- WORK TO COMPLETE: Start the copy at the line holding "良いお金の使い方は良い人生をよ" and continue it exactly through the last line of the entries, leaving out pictures and anything else.

*** Opening of DATASET RECORDS ***

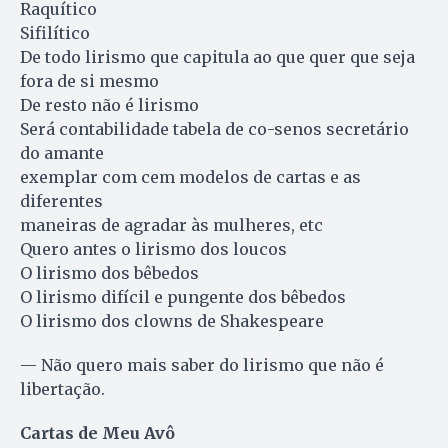
Raquítico
Sifilítico
De todo lirismo que capitula ao que quer que seja
fora de si mesmo
De resto não é lirismo
Será contabilidade tabela de co-senos secretário
do amante
exemplar com cem modelos de cartas e as
diferentes
maneiras de agradar às mulheres, etc
Quero antes o lirismo dos loucos
O lirismo dos bêbedos
O lirismo difícil e pungente dos bêbedos
O lirismo dos clowns de Shakespeare
— Não quero mais saber do lirismo que não é
libertação.
Cartas de Meu Avô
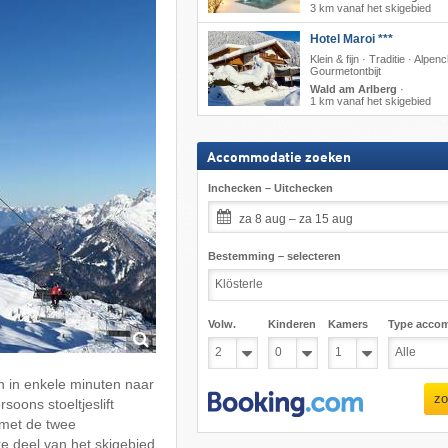
3 km vanaf het skigebied
Hotel Maroi ***
Klein & fijn · Traditie · Alpe
Gourmetontbijt
Wald am Arlberg
·
1 km vanaf het skigebied
Accommodatie zoeken
Inchecken – Uitchecken
za 8 aug – za 15 aug
Bestemming – selecteren
Volw.
Kinderen
Kamers
Type acco
 in enkele minuten naar
zo
rsoons stoeltjeslift
 met de twee
ke deel van het skigebied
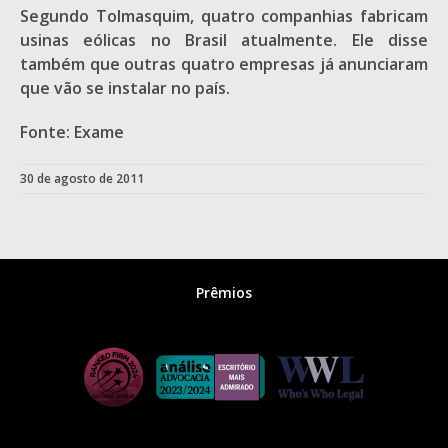
Segundo Tolmasquim, quatro companhias fabricam
usinas eólicas no Brasil atualmente. Ele disse
também que outras quatro empresas já anunciaram
que vão se instalar no país.
Fonte: Exame
30 de agosto de 2011
Prêmios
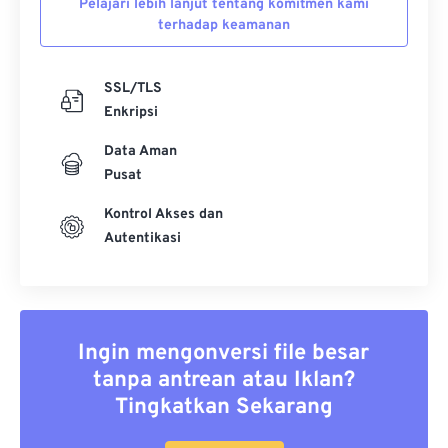
Pelajari lebih lanjut tentang komitmen kami
terhadap keamanan
SSL/TLS
Enkripsi
Data Aman
Pusat
Kontrol Akses dan
Autentikasi
Ingin mengonversi file besar
tanpa antrean atau Iklan?
Tingkatkan Sekarang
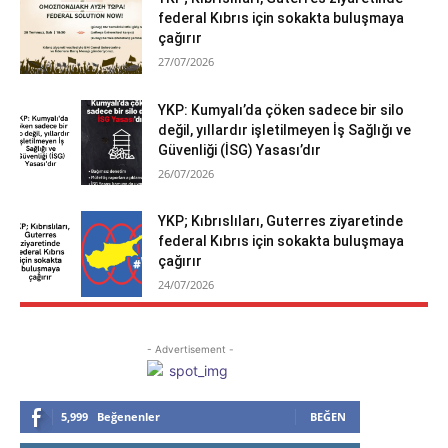
federal Kıbrıs için sokakta buluşmaya
çağırır
27/07/2026
YKP: Kumyalı’da çöken sadece bir silo
değil, yıllardır işletilmeyen İş Sağlığı ve
Güvenliği (İSG) Yasası’dır
26/07/2026
YKP; Kıbrıslıları, Guterres ziyaretinde
federal Kıbrıs için sokakta buluşmaya
çağırır
24/07/2026
- Advertisement -
5,999
Beğenenler
BEĞEN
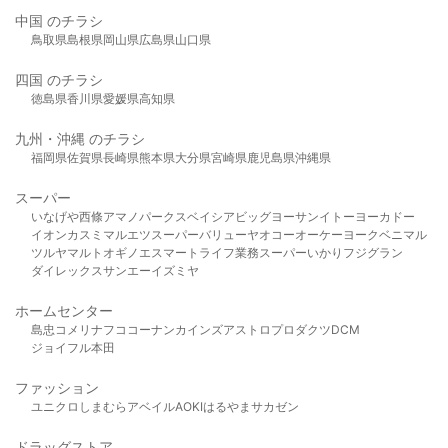
中国 のチラシ
鳥取県
島根県
岡山県
広島県
山口県
四国 のチラシ
徳島県
香川県
愛媛県
高知県
九州・沖縄 のチラシ
福岡県
佐賀県
長崎県
熊本県
大分県
宮崎県
鹿児島県
沖縄県
スーパー
いなげや
西條
アマノパークス
ベイシア
ビッグヨーサン
イトーヨーカドー
イオン
カスミ
マルエツ
スーパーバリュー
ヤオコー
オーケー
ヨークベニマル
ツルヤ
マルト
オギノ
エスマート
ライフ
業務スーパー
いかり
フジグラン
ダイレックス
サンエー
イズミヤ
ホームセンター
島忠
コメリ
ナフコ
コーナン
カインズ
アストロプロダクツ
DCM
ジョイフル本田
ファッション
ユニクロ
しまむら
アベイル
AOKI
はるやま
サカゼン
ドラッグストア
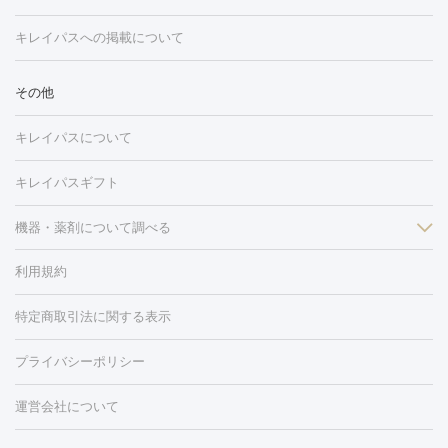
ション
ダーマペン
ピコフラクショナルレーザー
ピコレーザー
トーニング
ハイドラフェイシャル
マッサージピール
脂肪溶解
キレイパスへの掲載について
しわ・たるみ
注射
美容点滴・美容注射
フォトRF
PRP皮膚再生療法
脂肪
ヒアルロン酸注射
ボトックス注射
ボツリヌストキシン注射
水
冷却
医療脱毛（顔）
医療脱毛（全身）
医療脱毛（あし）
その他
光注射
PRP皮膚再生療法
RF治療（テノール）
スネコス注射
医療脱毛（VIO）
水光注射（ハリ・美肌）
レーザー治療（ハ
美容内服
キレイパスについて
リ・美肌）
光治療（フォトフェイシャルなど）
アートメイク
毛穴・ニキビ跡
BNLS
二重埋没
医療脱毛（背中）
医療脱毛（うで）
医療
キレイパスギフト
フラクショナルレーザー
ピコフラクショナルレーザー
ダーマペ
脱毛（脇）
にんにく注射
ピアス穴あけ
AGA
医療脱毛
ン
機器・薬剤について調べる
ハイドラフェイシャル
ベルベットスキン
ポテンツァ
美
（胸）
ほくろ・いぼ切除
レーザー治療（ほくろ・いぼ除去）
容内服
イソトレチノイン
タトゥー除去
医療痩身
傷跡治療
医療脱毛（おなか）
疲
利用規約
薬剤
労回復点滴・疲労回復注射
くま治療
切開施術
デリケートゾー
リジェノックス
クレヴィエル
ファットインパクト
ヒアルロニ
ほくろ・いぼ
ンケア
ホワイトニング
わきが治療
カベリン
隆鼻術
医療
特定商取引法に関する表示
ダーゼ
サリチル酸マクロゴールピーリング
ボライト
幹細胞培
CO2レーザー
脱毛（お尻）
ショッピングリフト
ガミースマイル治療
レーザ
養上清液
リジュラン
ジュベルック
プライバシーポリシー
ー治療（しみ・くすみ）
水光注射（しみ・くすみ）
RF治療
レ
小顔・フェイスライン
ーザー治療（毛穴・ニキビ跡）
涙袋ヒアルロン酸
顎ヒアルロン
機器
運営会社について
HIFU（ハイフ）
糸リフト
ショッピングリフト
オンダリフト
酸
唇ヒアルロン酸注射
水光注射（毛穴・ニキビ跡）
鼻ヒアル
ルメッカ
プラズマシャワー
ウルトラセルQプラス
BBL光治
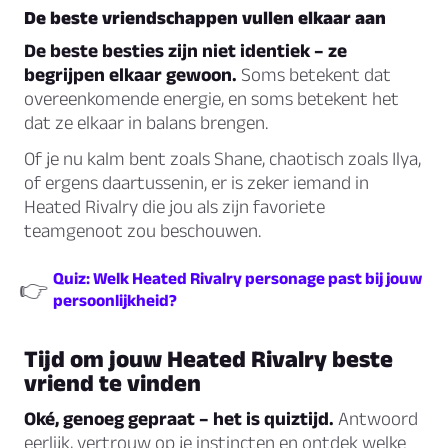
De beste vriendschappen vullen elkaar aan
De beste besties zijn niet identiek – ze
begrijpen elkaar gewoon.
Soms betekent dat
overeenkomende energie, en soms betekent het
dat ze elkaar in balans brengen.
Of je nu kalm bent zoals Shane, chaotisch zoals Ilya,
of ergens daartussenin, er is zeker iemand in
Heated Rivalry die jou als zijn favoriete
teamgenoot zou beschouwen.
Quiz: Welk Heated Rivalry personage past bij jouw
👉
persoonlijkheid?
Tijd om jouw Heated Rivalry beste
vriend te vinden
Oké, genoeg gepraat – het is quiztijd.
Antwoord
eerlijk, vertrouw op je instincten en ontdek welke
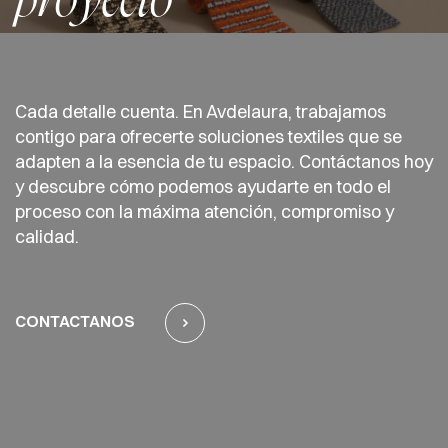
proyecto
Cada detalle cuenta. En Avdelaura, trabajamos
contigo para ofrecerte soluciones textiles que se
adapten a la esencia de tu espacio. Contáctanos hoy
y descubre cómo podemos ayudarte en todo el
proceso con la máxima atención, compromiso y
calidad.
CONTACTANOS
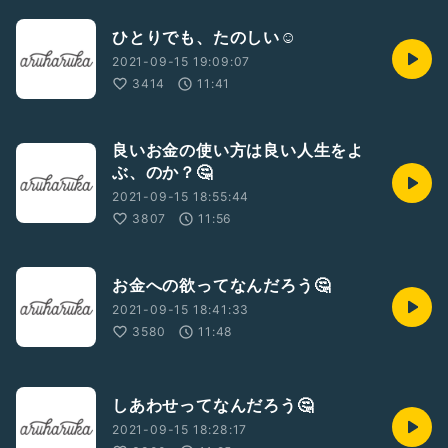
ひとりでも、たのしい☺️
2021-09-15 19:09:07
3414
11:41
良いお金の使い方は良い人生をよ
ぶ、のか？🤔
2021-09-15 18:55:44
3807
11:56
お金への欲ってなんだろう🤔
2021-09-15 18:41:33
3580
11:48
しあわせってなんだろう🤔
2021-09-15 18:28:17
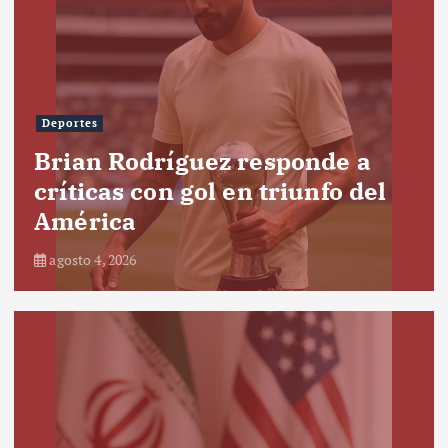
Deportes
Brian Rodríguez responde a
críticas con gol en triunfo del
América
agosto 4, 2026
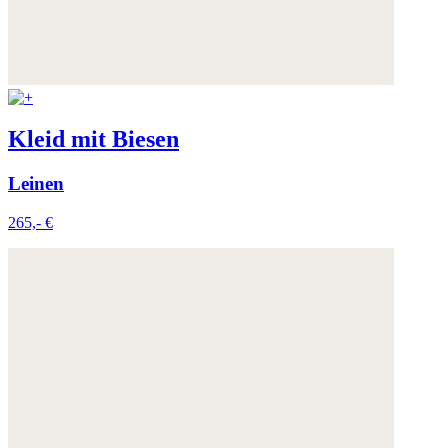
Kleid mit Biesen
Leinen
265,- €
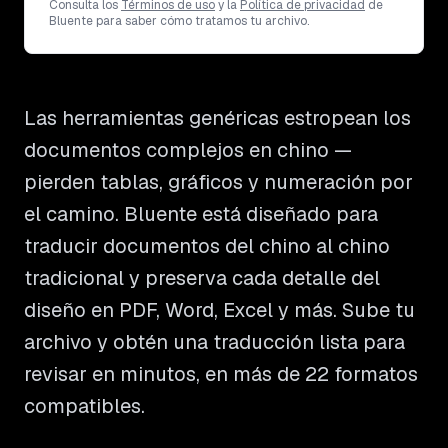
Consulta los
Términos de uso
y la
Política de privacidad
de
Bluente para saber cómo tratamos tu archivo.
Las herramientas genéricas estropean los
documentos complejos en chino —
pierden tablas, gráficos y numeración por
el camino. Bluente está diseñado para
traducir documentos del chino al chino
tradicional y preserva cada detalle del
diseño en PDF, Word, Excel y más. Sube tu
archivo y obtén una traducción lista para
revisar en minutos, en más de 22 formatos
compatibles.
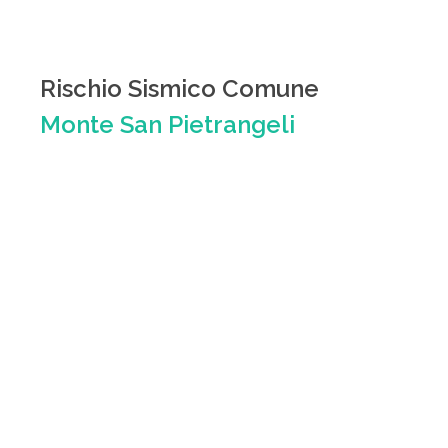
Rischio Sismico Comune
Monte San Pietrangeli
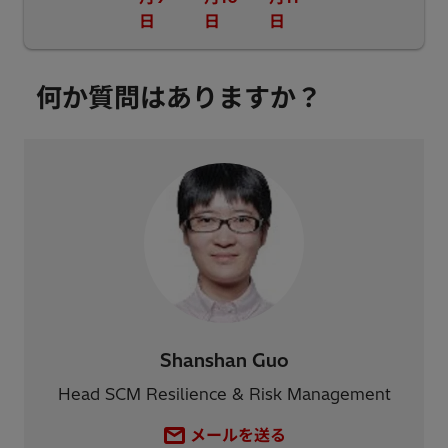
日
日
日
何か質問はありますか？
Shanshan Guo
Head SCM Resilience & Risk Management
メールを送る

*** Close of DATASET RECORDS ***

- RESPONSE TO THIS EXERCISE:
良いお金の使い方は良い人生をよ
ぶ、のか？🤔
2021-09-15 18:55:44
3807
11:56
お金への欲ってなんだろう🤔
2021-09-15 18:41:33
3580
11:48
しあわせってなんだろう🤔
2021-09-15 18:28:17
Deportes
Brian Rodríguez responde a
críticas con gol en triunfo del
América
agosto 4, 2026
Kleid mit Biesen
Leinen
265,- €
Consulta los
Términos de uso
y la
Política de privacidad
de
Bluente para saber cómo tratamos tu archivo.
Las herramientas genéricas estropean los
documentos complejos en chino —
pierden tablas, gráficos y numeración por
el camino. Bluente está diseñado para
traducir documentos del chino al chino
tradicional y preserva cada detalle del
diseño en PDF, Word, Excel y más. Sube tu
archivo y obtén una traducción lista para
revisar en minutos, en más de 22 formatos
compatibles.
Rischio Sismico Comune
Monte San Pietrangeli
日
日
日
何か質問はありますか？
Shanshan Guo
Head SCM Resilience & Risk Management
メールを送る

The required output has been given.